◆ Exercise brief ◆
Reproduce the part of the records that begins with the line containing "genus: Echinochloa" and runs through the last line of the records, keeping both ends.
++++ Supplied data
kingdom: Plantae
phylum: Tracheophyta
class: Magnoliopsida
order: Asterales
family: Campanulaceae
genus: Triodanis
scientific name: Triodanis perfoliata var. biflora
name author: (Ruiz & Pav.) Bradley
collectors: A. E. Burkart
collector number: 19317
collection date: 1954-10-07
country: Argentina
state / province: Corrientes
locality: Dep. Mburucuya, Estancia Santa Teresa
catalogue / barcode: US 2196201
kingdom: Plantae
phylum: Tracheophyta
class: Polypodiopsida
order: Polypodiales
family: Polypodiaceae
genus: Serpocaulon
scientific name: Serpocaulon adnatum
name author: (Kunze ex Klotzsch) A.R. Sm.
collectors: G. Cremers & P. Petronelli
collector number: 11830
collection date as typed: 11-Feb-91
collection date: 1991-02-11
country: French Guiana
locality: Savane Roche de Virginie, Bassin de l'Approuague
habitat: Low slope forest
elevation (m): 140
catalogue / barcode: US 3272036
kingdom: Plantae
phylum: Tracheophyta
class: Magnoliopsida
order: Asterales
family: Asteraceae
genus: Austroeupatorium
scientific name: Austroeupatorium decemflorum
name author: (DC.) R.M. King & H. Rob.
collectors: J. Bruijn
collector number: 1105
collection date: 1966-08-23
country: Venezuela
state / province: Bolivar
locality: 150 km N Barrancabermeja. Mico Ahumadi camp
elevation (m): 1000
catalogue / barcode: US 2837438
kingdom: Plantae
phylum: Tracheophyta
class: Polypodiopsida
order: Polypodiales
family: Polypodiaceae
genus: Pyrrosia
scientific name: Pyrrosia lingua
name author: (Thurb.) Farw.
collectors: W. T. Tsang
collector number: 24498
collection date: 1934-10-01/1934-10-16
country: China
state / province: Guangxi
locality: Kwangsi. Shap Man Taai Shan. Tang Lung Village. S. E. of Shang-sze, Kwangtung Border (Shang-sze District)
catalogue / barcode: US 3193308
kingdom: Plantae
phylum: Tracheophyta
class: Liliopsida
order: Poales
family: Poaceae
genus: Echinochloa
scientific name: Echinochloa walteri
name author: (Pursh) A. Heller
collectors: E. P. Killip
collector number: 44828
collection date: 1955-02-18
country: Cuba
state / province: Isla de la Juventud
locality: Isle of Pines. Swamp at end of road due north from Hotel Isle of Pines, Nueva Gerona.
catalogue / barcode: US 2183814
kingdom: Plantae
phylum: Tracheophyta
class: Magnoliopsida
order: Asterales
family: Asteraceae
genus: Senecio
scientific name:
++++++++
◆ Problem solution ◆
genus: Echinochloa
scientific name: Echinochloa walteri
name author: (Pursh) A. Heller
collectors: E. P. Killip
collector number: 44828
collection date: 1955-02-18
country: Cuba
state / province: Isla de la Juventud
locality: Isle of Pines. Swamp at end of road due north from Hotel Isle of Pines, Nueva Gerona.
catalogue / barcode: US 2183814
kingdom: Plantae
phylum: Tracheophyta
class: Magnoliopsida
order: Asterales
family: Asteraceae
genus: Senecio
scientific name:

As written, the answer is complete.